Knowing More About Questions Can Help: Improving Calibration in Question Answering
Shujian Zhang, Chengyue Gong, Eunsol Choi
TL;DR
This work addresses the problem of calibrating QA systems at the per-example level, going beyond raw model confidence to predict the likelihood that a given answer is correct. It introduces a simple, post-hoc calibrator that leverages an input-example embedding derived from the base QA model and enhances it with back-translation paraphrase augmentation, trained via XGBoost. Across reading comprehension and open retrieval QA, and under in-domain, adversarial, and out-of-domain conditions, the proposed method yields consistent calibration gains of approximately 5–10 percentage points and also provides modest improvements when used as an answer reranker. The approach is data-efficient, model-agnostic, and easily transferable to other tasks with rich output spaces, offering practical benefits for selective answering and error handling in real-world QA systems.
Abstract
We study calibration in question answering, estimating whether model correctly predicts answer for each question. Unlike prior work which mainly rely on the model's confidence score, our calibrator incorporates information about the input example (e.g., question and the evidence context).

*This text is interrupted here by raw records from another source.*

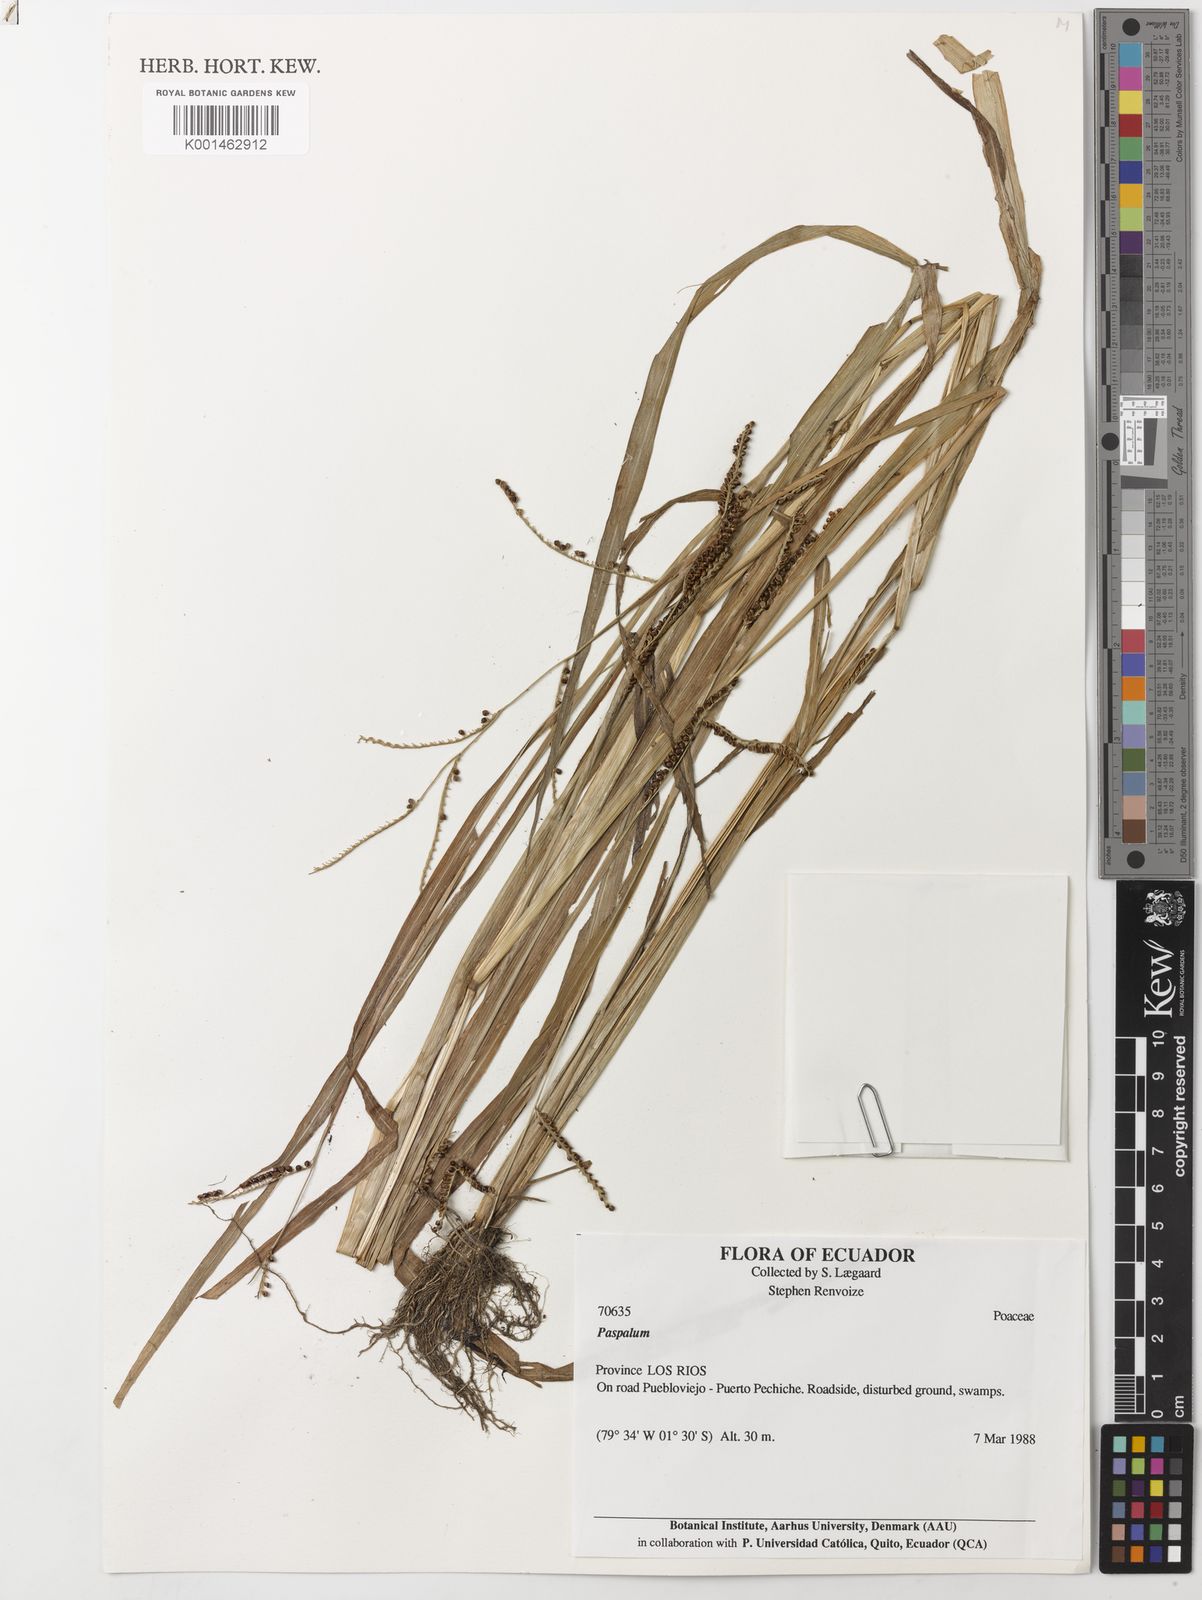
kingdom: Plantae
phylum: Tracheophyta
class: Liliopsida
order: Poales
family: Poaceae
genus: Paspalum
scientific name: Paspalum
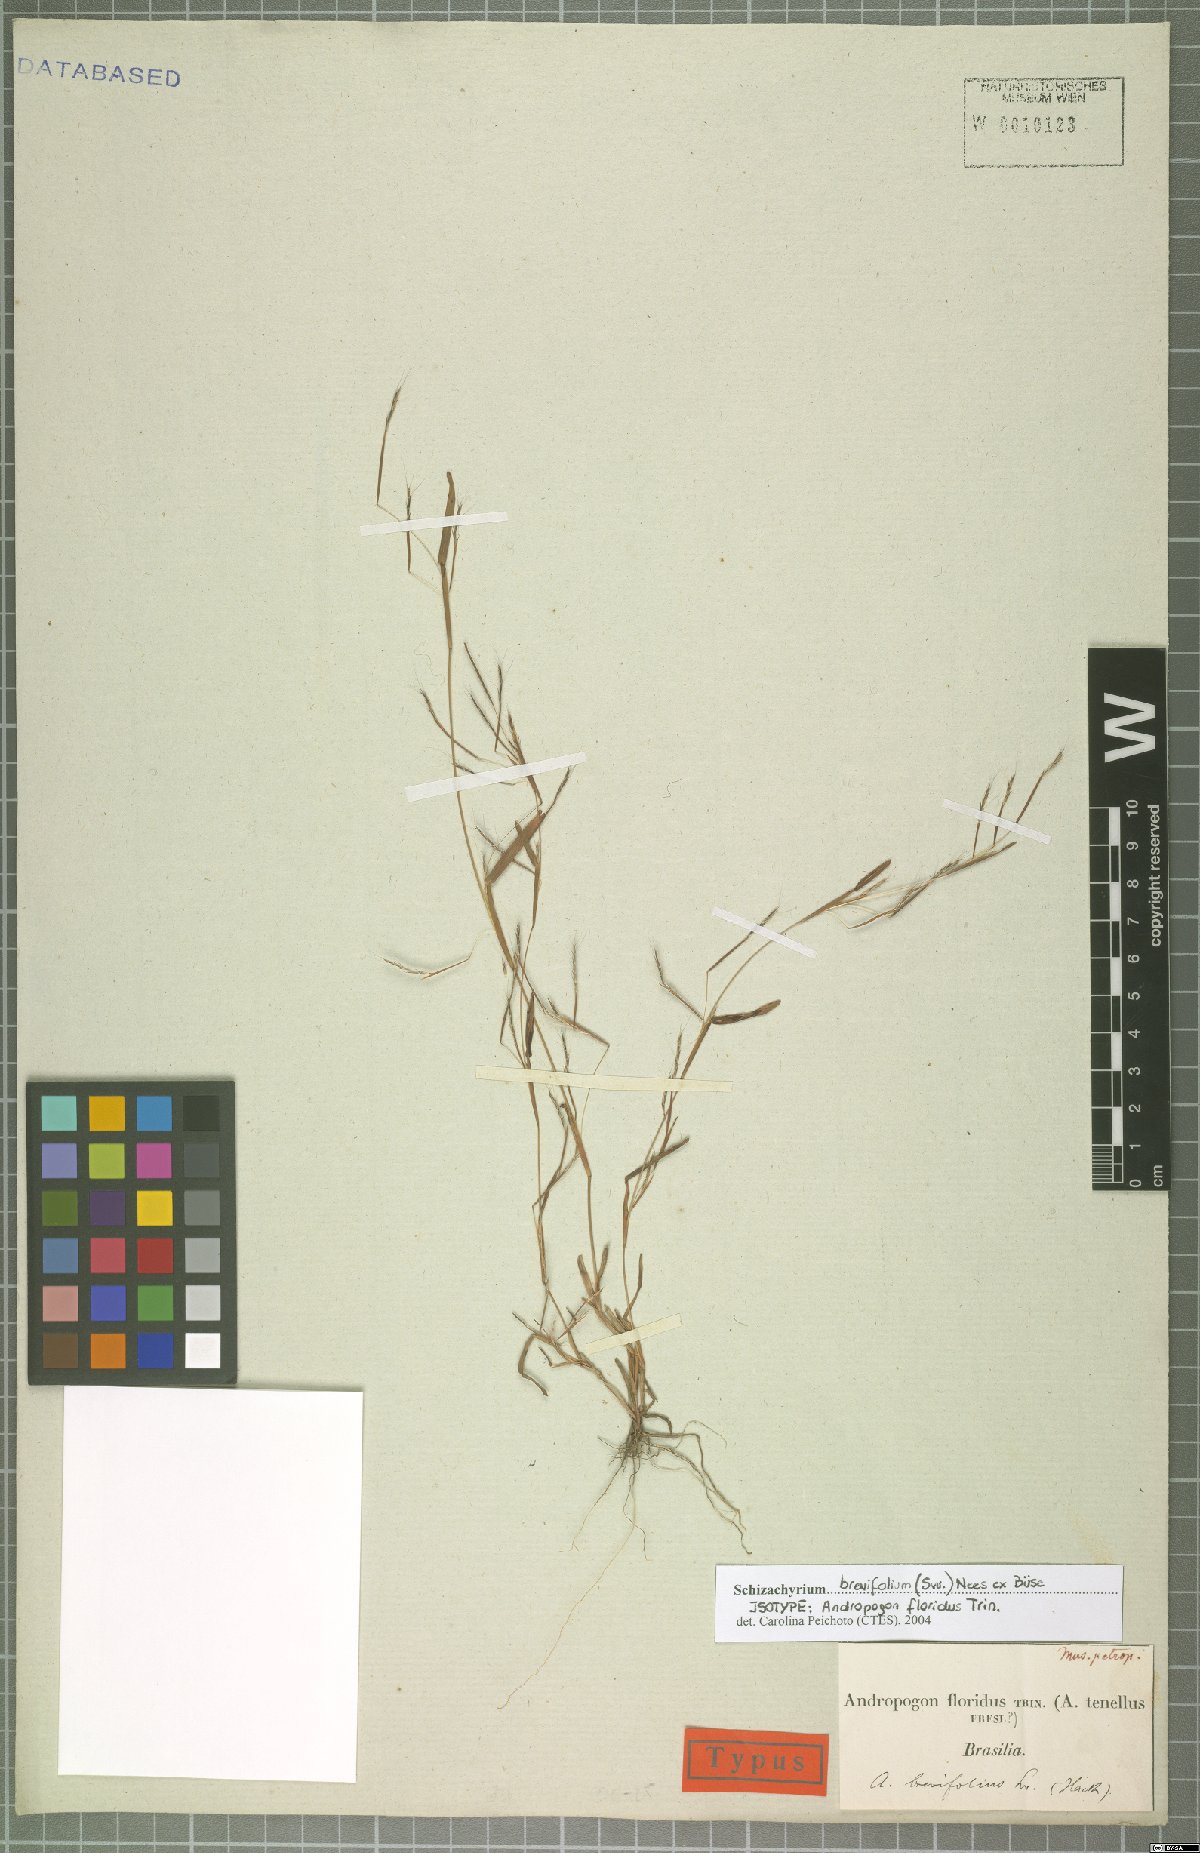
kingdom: Plantae
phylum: Tracheophyta
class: Liliopsida
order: Poales
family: Poaceae
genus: Schizachyrium
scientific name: Schizachyrium brevifolium
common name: Serillo dulce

Together with data augmentation via back translation, our simple approach achieves 5-10% gains in calibration accuracy on reading comprehension benchmarks. Furthermore, we present the first calibration study in the open retrieval setting, comparing the calibration accuracy of retrieval-based span prediction models and answer generation models. Here again, our approach shows consistent gains over calibrators relying on the model confidence. Our simple and efficient calibrator can be easily adapted to many tasks and model architectures, showing robust gains in all settings.